Lignin-containing nanofiber-reinforced flexible strain sensors with excellent mechanical properties and ionic conductivity for human motion detection.

A multifunctional hydrogel with outstanding mechanical properties and excellent ionic conductivity holds immense potential for applications in various fields, such as healthcare monitoring, and various devices, such as wearable devices and flexible electronics. However, developing hydrogels that combine high mechanical strength with efficient electrical conductivity remains a considerable challenge. Herein, an ion-conductive hydrogel with excellent mechanical properties and ionic conductivity is successfully created. This hydrogel integrates sensing capabilities, freeze tolerance, and long-term solvent retention through a synergistic combination of lignin-containing cellulose nanofibers (LCNF), polyvinyl alcohol chains, ethylene glycol, and aluminum chloride.

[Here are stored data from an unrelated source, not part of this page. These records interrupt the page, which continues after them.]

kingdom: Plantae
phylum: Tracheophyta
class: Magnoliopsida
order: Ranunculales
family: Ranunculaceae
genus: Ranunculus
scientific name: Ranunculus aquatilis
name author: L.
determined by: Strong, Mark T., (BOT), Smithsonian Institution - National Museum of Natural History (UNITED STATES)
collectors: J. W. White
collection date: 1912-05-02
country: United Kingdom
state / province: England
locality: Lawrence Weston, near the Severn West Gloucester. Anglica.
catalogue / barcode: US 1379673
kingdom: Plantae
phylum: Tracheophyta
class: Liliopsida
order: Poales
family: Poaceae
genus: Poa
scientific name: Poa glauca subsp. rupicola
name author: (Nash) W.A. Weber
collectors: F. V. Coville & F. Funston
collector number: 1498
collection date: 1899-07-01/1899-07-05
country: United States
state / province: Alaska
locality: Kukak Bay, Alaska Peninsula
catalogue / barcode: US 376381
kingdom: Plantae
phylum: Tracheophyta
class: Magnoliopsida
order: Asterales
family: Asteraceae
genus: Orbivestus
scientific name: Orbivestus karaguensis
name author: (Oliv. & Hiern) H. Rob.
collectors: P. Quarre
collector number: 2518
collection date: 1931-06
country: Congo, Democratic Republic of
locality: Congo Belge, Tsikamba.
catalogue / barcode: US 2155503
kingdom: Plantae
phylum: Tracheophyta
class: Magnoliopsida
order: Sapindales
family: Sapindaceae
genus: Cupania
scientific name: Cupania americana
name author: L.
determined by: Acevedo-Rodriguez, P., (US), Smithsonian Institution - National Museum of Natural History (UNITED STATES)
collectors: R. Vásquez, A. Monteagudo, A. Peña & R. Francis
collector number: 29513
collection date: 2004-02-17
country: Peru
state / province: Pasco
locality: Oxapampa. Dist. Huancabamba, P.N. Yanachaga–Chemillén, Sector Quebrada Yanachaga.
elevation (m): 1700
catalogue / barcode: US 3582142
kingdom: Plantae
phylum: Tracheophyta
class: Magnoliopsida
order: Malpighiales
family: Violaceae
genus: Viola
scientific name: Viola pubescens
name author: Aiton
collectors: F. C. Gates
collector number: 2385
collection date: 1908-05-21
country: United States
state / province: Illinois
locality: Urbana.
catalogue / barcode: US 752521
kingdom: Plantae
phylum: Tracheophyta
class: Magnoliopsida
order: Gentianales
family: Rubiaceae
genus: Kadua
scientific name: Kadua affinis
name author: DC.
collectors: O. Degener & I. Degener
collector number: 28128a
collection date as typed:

The resulting hydrogel demonstrates exceptional mechanical performance in terms of various factors, including tensile strength (1.28 MPa), strain capacity (794.94 %), toughness (6.32 MJ/m), and fatigue resistance. In addition, the incorporation of enhanced LCNF fillers harmonizes the mechanical properties and ionic conductivity of the ion-conductive hydrogel, effectively addressing the inherent trade-off between these two attributes-a common challenge associated with ionic hydrogels. Moreover, the ion-conductive hydrogel exhibits exceptional sensing stability (300 cycles at 80 % strain), ionic conductivity (0.82 S/m), and sensitivity along with near real-time response (300 ms), freeze tolerance (-24 °C), and prolonged solvent retention (180 d). This multifunctional ion-conductive hydrogel opens new pathways for designing advanced wearable sensors.